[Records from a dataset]

>>

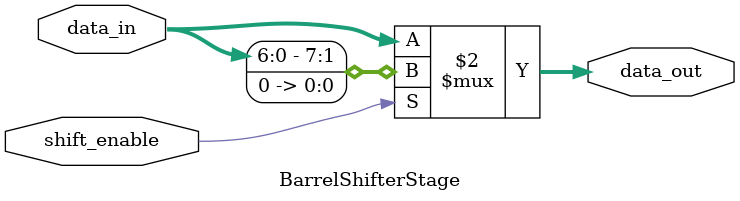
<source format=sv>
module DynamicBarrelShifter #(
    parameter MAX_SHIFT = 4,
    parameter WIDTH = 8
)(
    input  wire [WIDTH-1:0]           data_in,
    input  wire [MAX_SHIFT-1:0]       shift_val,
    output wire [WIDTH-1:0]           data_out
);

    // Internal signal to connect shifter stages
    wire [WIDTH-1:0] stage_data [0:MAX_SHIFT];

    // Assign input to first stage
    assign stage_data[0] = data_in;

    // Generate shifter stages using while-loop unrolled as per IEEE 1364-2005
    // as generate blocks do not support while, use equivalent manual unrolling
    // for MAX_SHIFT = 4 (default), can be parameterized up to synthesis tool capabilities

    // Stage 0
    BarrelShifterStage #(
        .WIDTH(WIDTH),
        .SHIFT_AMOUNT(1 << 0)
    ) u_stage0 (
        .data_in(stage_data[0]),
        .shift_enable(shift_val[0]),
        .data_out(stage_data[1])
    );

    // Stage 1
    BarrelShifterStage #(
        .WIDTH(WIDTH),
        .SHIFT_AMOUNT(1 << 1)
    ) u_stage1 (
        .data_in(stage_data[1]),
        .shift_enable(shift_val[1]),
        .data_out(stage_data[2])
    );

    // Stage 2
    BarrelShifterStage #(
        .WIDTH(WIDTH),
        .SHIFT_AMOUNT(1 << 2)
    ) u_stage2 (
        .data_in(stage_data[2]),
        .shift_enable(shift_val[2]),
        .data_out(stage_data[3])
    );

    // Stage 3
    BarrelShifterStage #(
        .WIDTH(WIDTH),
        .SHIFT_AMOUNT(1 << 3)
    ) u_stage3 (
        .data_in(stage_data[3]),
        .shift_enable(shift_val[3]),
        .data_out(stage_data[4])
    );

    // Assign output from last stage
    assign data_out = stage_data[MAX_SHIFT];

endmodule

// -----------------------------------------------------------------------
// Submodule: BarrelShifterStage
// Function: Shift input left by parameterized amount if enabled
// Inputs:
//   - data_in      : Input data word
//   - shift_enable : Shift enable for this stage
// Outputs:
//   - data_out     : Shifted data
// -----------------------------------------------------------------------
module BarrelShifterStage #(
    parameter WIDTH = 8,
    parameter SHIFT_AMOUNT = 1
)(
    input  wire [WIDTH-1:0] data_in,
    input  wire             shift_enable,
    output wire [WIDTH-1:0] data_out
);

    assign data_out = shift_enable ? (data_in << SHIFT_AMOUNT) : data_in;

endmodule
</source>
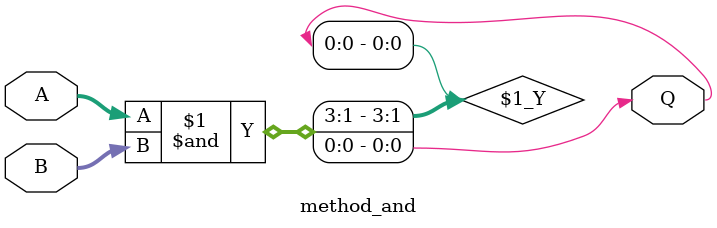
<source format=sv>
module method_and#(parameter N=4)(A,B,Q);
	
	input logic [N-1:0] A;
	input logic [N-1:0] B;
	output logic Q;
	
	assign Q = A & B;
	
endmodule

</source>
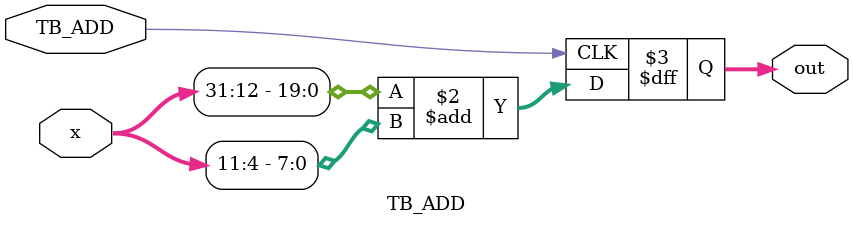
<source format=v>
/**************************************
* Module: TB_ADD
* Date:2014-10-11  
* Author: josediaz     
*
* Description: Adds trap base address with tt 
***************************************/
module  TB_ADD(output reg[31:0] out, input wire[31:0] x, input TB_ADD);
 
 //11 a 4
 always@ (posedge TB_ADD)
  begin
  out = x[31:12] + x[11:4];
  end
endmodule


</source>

<<

Wherever the word "logic" occurs in the data, copy that whole line.

◆ Solution to this problem ◆
	input logic [N-1:0] A;
	input logic [N-1:0] B;
	output logic Q;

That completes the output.